Abstract

Patients with obsessive-compulsive disorder (OCD) present difficulties in the cognitive regulation of emotions, possibly because of inefficient recruitment of distributed patterns of frontal cortex regions. The aim of the present study is to characterize the brain networks, and their dysfunctions, related to emotion regulation alterations observed during cognitive reappraisal in OCD. Adult patients with OCD (n=31) and healthy controls (HC; n=30) were compared during performance of a functional magnetic resonance imaging cognitive reappraisal protocol. We used a free independent component analysis approach to analyze network-level alterations during emotional experience and regulation. Correlations with behavioral scores were also explored. Analyses were focused on six networks encompassing the frontal cortex. OCD patients showed decreased activation of the frontotemporal network in comparison with HC (F(1,58)=7.81, p=0.007) during cognitive reappraisal.
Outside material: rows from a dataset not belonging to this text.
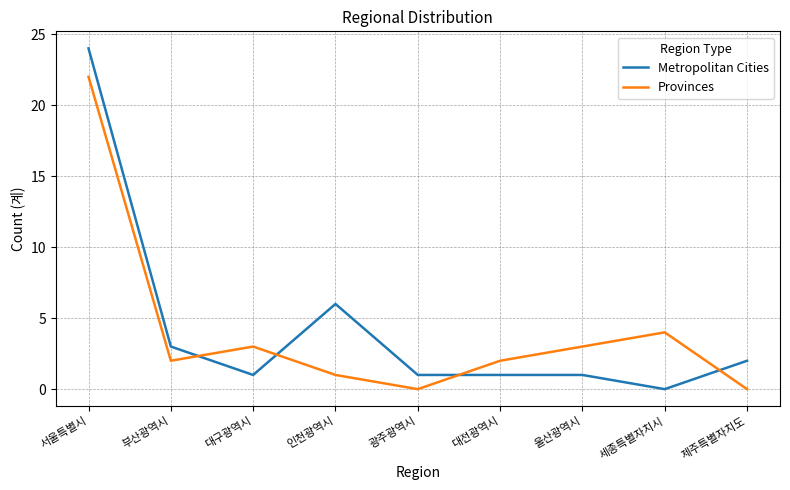

How many times do Provinces and Metropolitan Cities cross each other?

4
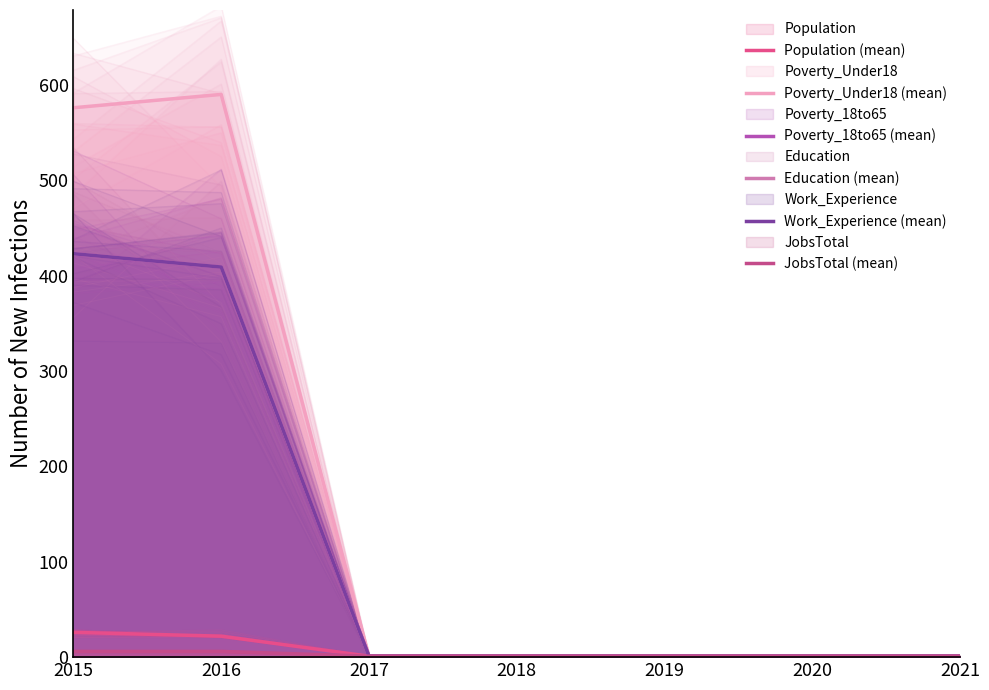

What is the highest value of the Poverty_18to65 (mean) series?

423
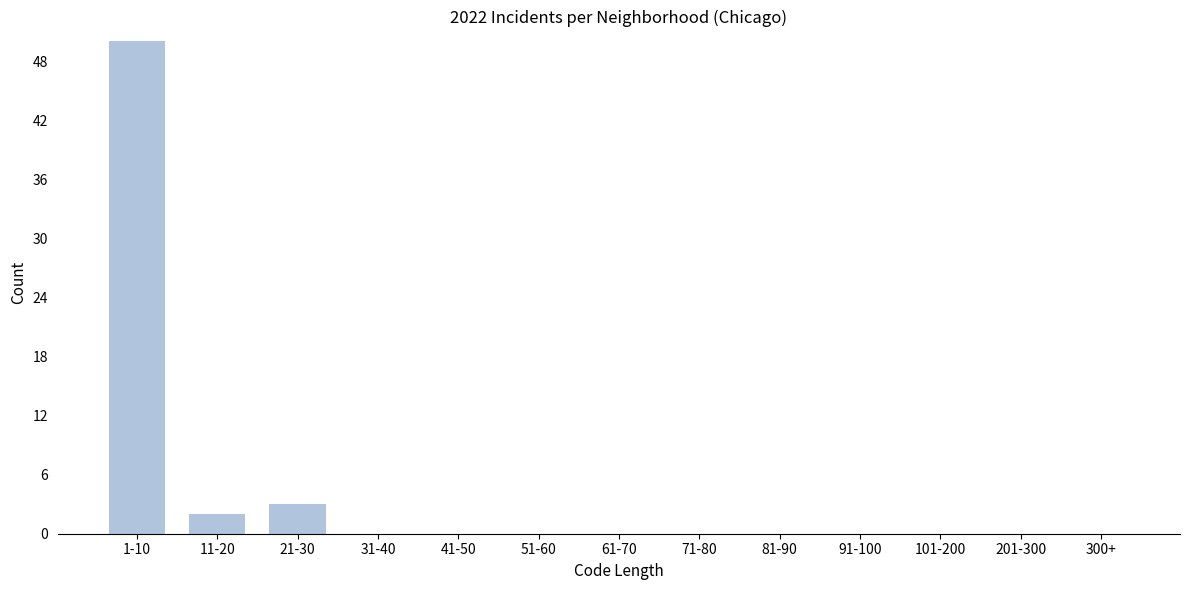

Reading right to left, transcribe all the data shown in this chart.

300+=0	201-300=0	101-200=0	91-100=0	81-90=0	71-80=0	61-70=0	51-60=0	41-50=0	31-40=0	21-30=3	11-20=2	1-10=50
A similar trend was observed in the left frontoparietal network. The present study demonstrates that patients with OCD show decreased activation of specific networks implicating the frontal cortex during cognitive reappraisal. These outcomes should help to better characterize the psychological processes modulating fear, anxiety, and other core symptoms of patients with OCD, as well as the associated neurobiological alterations, from a system-level perspective.